Cognitive changes are a normal aspect of aging; however, progressive cognitive decline that is abnormal in nature can be classified as mild cognitive impairment (MCI). Beyond impairments in single or multiple cognitive domains, individuals with MCI may also exhibit symptoms of depression and anxiety (Butterfield and Boyd-Kimball, 2020), significantly impacting their daily lives and those of their families. Notably, MCI shows a strong correlation with the development of neurodegenerative disorders, particularly Alzheimer's disease (AD) (Tangalos and Petersen, 2018; Yang et al., 2023). The annual conversion rate from MCI to dementia is approximately 18.4%( (Thaipisuttikul et al., 2022). Early interventions can markedly alleviate most symptoms, with about 2%–3.1% of cases potentially reverting to normalcy (Zhang et al., 2020). This underscores the effectiveness of early-stage interventions in delaying neurodegenerative disease progression. Currently, there is a lack of proven effective pharmacological interventions in the treatment of MCI (Kasper et a., 2020). highlighting the urgent need for effective early-stage interventions to slow neurodegenerative disease progression.
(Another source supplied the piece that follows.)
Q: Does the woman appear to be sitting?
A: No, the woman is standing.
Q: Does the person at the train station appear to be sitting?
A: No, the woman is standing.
The brain, a vital organ in the nervous system, relies heavily on mitochondria for energy via oxidative phosphorylation. During this process, impairments in the mitochondrial oxidative respiratory chain lead to excessive electron leakage, resulting in an overproduction of H2O2. This in turn generates reactive oxygen species (ROS), causing an imbalance between oxidative and antioxidative processes (Jin et al., 2013; Mou et al., 2019; Tang et al., 2005). Numerous studies have indicated that oxidative DNA damage and lipid peroxidation exacerbate symptoms in neurodegenerative diseases, including AD, Parkinson's disease, and Huntington's disease (Salim, 2017; Singh et al., 2019). Research into AD pathology has determined that oxidative damage impairs long-term potentiation (LTP), a key factor in the loss of learning and memory capabilities in AD patients (Puzzo et al., 2017). Generally, restoring the balance between oxidative and antioxidative systems is crucial for protecting the brain. Studies on physical activity in AD symptom mitigation have shown that SIRT3 activation of MnSOD and OGG1 can inhibit ROS and repair DNA damage (Bo et al., 2014).

Bu-Zhong-Yi-Qi Decoction (BZYQD) is a traditional Chinese formula commonly used for tonifying Qi and raising Yang, primarily in digestive system disorders, such as poor appetite, chronic diarrhea, and rectal prolapse (Ju et al., 2020). In recent years, the clinical applications of BZYQD have expanded, including its use in treating allergic rhinitis resulting from Qi deficiency (Yang et al., 2015). According to Traditional Chinese Medicine (TCM) theory, MCI pathogenesis is linked to brain nourishment loss due to Qi deficiency. Qi deficiency, often arising from aging or chronic fatigue, can lead to various neurological symptoms. Consequently, BZYQD is increasingly employed in treating neurodegenerative diseases, with positive clinical outcomes (Cai and Yang, 2019). Despite this, most research on BZYQD has been focused on its digestive system effects, with its cognitive function improvement mechanisms remaining largely unexplored. This study investigates the impact of BZYQD in treating MCI, employing both in vitro and in vivo approaches. We developed a rat MCI model induced by reserpine and an oxidative damage model in PC12 cells induced by H2O2. Our findings indicate that BZYQD can effectively enhance cognitive abilities in rats and protect neurons by repairing mitochondrial oxidative damage via the SIRT3/MnSOD/OGG1 pathway.